**Job:**
Identify each line in the listing below that contains the word "NEXT" and copy those lines.

═════ Given data ═════

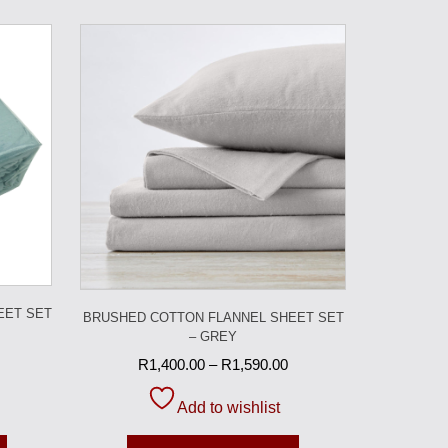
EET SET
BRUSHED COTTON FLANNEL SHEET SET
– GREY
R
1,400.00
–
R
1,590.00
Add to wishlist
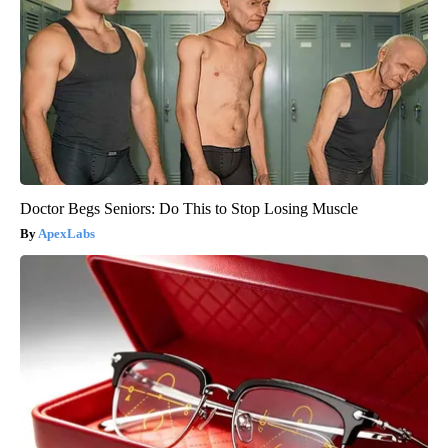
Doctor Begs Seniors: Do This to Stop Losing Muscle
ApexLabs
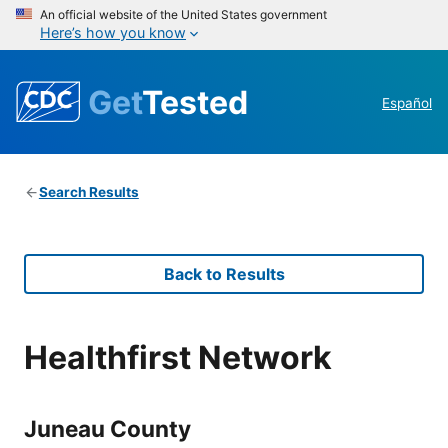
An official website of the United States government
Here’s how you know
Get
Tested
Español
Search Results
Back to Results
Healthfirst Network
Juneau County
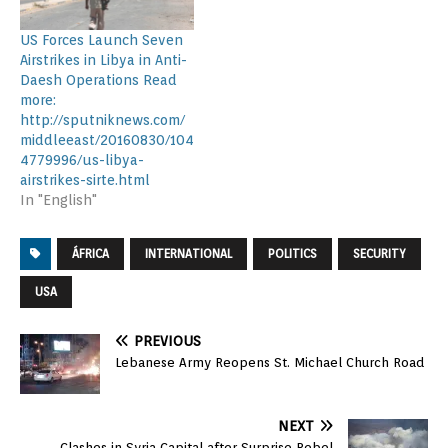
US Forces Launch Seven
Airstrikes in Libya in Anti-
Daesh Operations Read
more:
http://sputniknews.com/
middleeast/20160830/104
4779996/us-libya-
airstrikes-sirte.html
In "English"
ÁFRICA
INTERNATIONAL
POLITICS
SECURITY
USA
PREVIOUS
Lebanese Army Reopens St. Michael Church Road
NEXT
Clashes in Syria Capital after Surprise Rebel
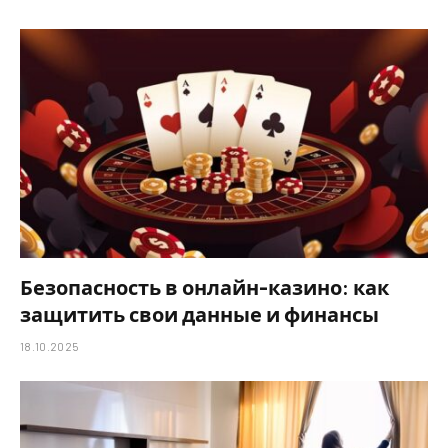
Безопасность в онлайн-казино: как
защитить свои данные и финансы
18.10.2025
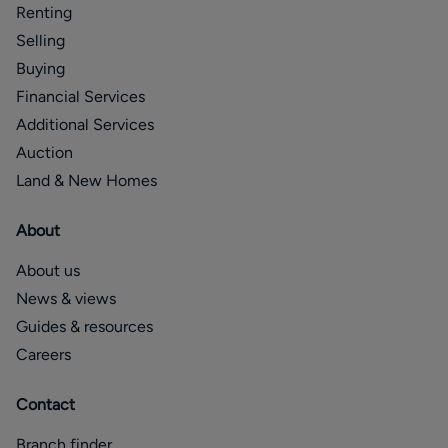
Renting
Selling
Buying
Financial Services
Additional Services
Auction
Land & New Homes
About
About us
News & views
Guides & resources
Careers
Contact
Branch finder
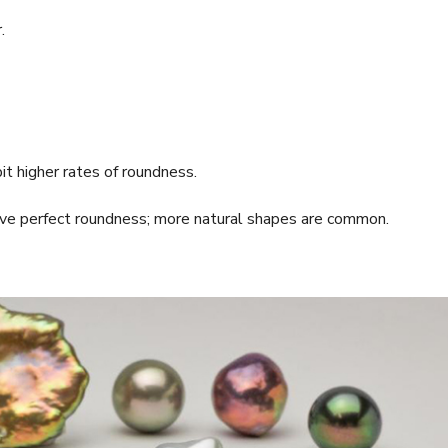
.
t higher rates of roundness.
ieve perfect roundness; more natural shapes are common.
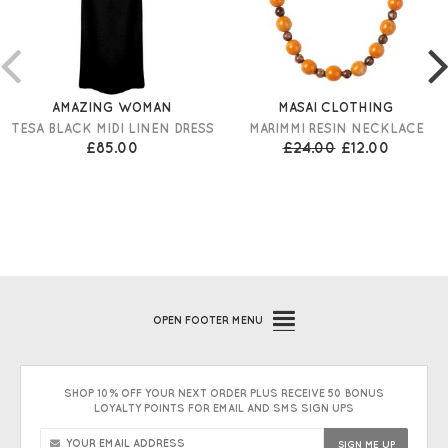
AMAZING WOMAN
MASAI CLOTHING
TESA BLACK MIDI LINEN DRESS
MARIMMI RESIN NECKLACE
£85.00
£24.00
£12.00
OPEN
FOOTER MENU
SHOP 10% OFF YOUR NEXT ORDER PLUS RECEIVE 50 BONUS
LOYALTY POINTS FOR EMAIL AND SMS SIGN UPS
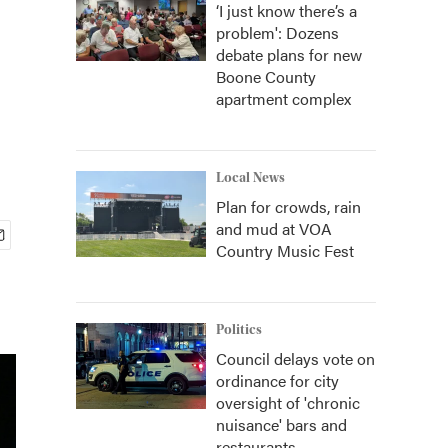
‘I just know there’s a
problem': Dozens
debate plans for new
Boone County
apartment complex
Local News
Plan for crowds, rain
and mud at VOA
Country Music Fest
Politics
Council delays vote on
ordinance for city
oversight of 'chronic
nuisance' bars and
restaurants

═════

**Solution to this problem:**
NEXT
SHOP 10% OFF YOUR NEXT ORDER PLUS RECEIVE 50 BONUS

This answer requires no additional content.